At least three of the officers who were investigated in Rainey’s death continued their careers in law enforcement. John Fan Fan (sometimes spelled Fanfan) worked for the Florida Department of Corrections through October of 2018. According to the Herald, Thompson took a job in the federal prison system.
Clarke, meanwhile, was hired in 2014 by the Miami Gardens Police Department, where he was twice investigated for having sex while on duty. Tania Francois, a spokesperson for the City of Miami Gardens, says that after going through due process, Clarke was terminated from the police department this past Thursday.
Despite the public attention, Rainey’s relatives have said little publicly about his grisly death. The family filed a civil-rights lawsuit and received a $4.5 million settlement from the state in 2018.

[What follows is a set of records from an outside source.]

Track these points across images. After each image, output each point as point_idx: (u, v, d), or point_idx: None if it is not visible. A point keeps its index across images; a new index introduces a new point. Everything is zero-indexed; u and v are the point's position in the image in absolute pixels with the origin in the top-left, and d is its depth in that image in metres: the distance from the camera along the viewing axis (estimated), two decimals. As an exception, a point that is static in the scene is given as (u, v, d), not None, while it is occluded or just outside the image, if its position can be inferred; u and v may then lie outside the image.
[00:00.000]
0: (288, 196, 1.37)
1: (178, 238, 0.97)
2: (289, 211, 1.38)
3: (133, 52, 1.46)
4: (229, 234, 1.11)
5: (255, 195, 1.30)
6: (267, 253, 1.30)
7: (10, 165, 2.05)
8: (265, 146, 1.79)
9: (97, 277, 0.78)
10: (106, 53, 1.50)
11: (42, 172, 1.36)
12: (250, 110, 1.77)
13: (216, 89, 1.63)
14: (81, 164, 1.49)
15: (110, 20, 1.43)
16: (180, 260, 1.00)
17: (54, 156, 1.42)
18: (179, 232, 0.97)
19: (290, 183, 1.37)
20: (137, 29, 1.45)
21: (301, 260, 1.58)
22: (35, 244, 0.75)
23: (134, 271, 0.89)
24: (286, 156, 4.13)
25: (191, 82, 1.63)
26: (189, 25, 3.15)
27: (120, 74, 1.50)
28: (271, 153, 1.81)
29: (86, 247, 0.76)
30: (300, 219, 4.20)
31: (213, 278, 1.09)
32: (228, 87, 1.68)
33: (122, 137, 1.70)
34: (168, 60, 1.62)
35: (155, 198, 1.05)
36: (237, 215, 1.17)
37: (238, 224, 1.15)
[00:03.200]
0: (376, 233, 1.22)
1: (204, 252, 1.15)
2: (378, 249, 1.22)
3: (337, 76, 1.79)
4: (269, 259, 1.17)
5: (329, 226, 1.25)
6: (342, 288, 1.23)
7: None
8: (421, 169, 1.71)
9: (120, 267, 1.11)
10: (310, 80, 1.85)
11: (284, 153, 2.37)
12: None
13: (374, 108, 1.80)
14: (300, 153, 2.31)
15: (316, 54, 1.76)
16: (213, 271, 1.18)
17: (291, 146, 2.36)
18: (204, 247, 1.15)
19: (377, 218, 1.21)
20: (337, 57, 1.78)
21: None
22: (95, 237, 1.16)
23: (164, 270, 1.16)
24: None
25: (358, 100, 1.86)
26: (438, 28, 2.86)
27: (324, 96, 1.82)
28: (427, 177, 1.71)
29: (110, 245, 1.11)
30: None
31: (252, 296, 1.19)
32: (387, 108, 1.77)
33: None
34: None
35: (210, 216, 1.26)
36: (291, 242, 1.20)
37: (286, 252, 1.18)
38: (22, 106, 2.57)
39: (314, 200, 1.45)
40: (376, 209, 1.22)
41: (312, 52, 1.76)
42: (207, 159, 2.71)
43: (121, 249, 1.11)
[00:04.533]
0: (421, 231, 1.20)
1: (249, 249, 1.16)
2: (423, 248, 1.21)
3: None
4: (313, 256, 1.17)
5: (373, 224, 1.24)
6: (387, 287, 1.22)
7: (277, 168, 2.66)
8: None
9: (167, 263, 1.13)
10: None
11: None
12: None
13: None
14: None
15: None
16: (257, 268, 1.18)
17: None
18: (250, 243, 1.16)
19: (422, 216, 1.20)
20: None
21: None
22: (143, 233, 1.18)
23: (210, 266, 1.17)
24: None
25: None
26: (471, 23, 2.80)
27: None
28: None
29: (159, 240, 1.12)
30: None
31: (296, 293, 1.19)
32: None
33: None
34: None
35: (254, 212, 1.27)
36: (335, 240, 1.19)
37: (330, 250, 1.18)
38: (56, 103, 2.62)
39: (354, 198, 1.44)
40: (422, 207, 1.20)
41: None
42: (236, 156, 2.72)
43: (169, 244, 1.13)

Corben believes the best way to honor Rainey’s life is to go to the polls in August [2020].
“All you can hope is that people like Darren Rainey didn’t die for nothing,” the filmmaker says. “That’s what happens when we re-elect a Kathy Rundle: We basically spit on the grave and spit in the face of the family members and survivors of all these people who died in Miami-Dade and Kathy Rundle did nothing about it.”